# Create OpenAI Image Batch Files for Few-Shot Abstract Visual Reasoning Task
This script creates prompts related to the few-shot experiment. We use `GPT-4o` via the OpenAI API to evaluate the model on the abstract visual reasoning task. We create a batch files that contain chunks of the test set with images. The input is the same as given to the meta-learning model, but displayed as an image, with an additional prompt that instructs the model with the respective task. The output should be the predicted output grid. Three few-shot examples are given for the task in this experiment.

## Create Image Batch File
We exploit OpenAI's Batch API to make efficient use of their model and reduce API costs. For this, we first need to create a batch file that contains all the prompts we want to evaluate.

In [None]:
MODEL = "gpt-4o-2024-08-06"

SEED = 1860
DATA_DIR = f"data/split_seed_{SEED}_only_few_shots"
FILE_NAME = f"systematicity_seed_{SEED}"

In [None]:
OUT_DIR = f"{MODEL}/image_batch_files/split_seed_{SEED}_only_few_shots"

### Model Prompt

In [None]:
user_prompt = """### Task Description:
You must solve an abstract visual reasoning task by identifying geometric transformations (e.g., rotation, translation, color changes, etc.) applied to objects within a 10x10 grid.

To infer the correct geometric transformation, you are given a series of **3 pairs of input-output examples**. Each example pair consists of:
- An **input grid**: a 10x10 list of lists (2d array), where each element is an integer (0-9).
- A corresponding **output grid**: a 10x10 list of lists (2d array) that has undergone a transformation based on a specific geometric rule.

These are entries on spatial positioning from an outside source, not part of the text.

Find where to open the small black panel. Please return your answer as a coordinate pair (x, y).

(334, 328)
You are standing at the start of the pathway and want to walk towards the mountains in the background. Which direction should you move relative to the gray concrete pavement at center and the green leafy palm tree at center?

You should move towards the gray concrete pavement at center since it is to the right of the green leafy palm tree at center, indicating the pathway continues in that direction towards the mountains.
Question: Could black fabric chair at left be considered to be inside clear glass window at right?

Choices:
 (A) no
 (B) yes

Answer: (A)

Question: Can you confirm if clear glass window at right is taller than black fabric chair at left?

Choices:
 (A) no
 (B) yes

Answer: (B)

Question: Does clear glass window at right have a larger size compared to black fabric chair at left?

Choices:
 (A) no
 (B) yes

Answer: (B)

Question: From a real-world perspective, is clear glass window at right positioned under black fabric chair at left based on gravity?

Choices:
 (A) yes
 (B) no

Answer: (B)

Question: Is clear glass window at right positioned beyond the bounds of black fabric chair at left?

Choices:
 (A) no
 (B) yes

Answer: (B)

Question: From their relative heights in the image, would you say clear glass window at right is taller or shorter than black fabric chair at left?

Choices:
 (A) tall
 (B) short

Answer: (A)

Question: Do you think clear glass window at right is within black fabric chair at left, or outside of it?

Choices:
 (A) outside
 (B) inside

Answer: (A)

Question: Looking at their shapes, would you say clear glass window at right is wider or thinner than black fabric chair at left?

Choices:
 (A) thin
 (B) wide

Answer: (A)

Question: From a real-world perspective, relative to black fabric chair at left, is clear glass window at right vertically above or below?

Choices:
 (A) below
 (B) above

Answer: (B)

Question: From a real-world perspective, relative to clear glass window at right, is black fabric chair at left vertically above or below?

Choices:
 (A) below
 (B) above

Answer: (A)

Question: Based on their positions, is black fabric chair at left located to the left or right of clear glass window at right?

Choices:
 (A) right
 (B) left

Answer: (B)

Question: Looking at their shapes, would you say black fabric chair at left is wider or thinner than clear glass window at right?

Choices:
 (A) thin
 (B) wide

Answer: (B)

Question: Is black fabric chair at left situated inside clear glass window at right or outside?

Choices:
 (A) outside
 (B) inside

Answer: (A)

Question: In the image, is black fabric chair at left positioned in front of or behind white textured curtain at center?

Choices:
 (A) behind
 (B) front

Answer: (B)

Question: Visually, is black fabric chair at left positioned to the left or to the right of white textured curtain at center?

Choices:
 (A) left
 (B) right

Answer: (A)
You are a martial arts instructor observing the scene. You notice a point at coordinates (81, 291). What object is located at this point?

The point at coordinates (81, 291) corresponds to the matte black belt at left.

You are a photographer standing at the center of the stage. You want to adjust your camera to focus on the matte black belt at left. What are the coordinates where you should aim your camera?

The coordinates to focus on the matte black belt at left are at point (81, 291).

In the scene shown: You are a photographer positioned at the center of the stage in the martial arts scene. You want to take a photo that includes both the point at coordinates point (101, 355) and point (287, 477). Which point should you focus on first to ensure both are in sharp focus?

For the prediction you need to understand the transformations displayed in the provided examples and apply them to the final input grid.

#### Your Task:
1. **Analyze** the example pairs to infer the transformation rules applied to each input grid.
2. **Identify** how these transformations are applied to generate the output grids.
3. **Apply** the deduced transformations to the final input grid.
4. **Output** the correctly transformed 10x10 grid.

### Output Requirements:
- **Return only the final output grid.**
- Do not include any extra text, explanations, or comments.
- Do not generate any code to solve the task.
- The output must be formatted exactly as:
 `output: [[...]]`
- The output grid must be a 10x10 list of lists containing only integers between 0 and 9 (inclusive).
- Do not include unnecessary line breaks or additional text beyond the specified format.

### Input Format:
You will receive the following data:
1. **Study examples:** A list of 3 few-shot example pairs, formatted as:
  `example input 1: [[...]], example output 1: [[...]], ..., example input 3: [[...]], example output 3: [[...]]`
2. **Final input:** A single 10x10 list of lists on which you must apply the inferred transformation(s).
3. **Image input:** Addtionally, you receive an image that visualizes the 3 few-shot example pairs and the final input query.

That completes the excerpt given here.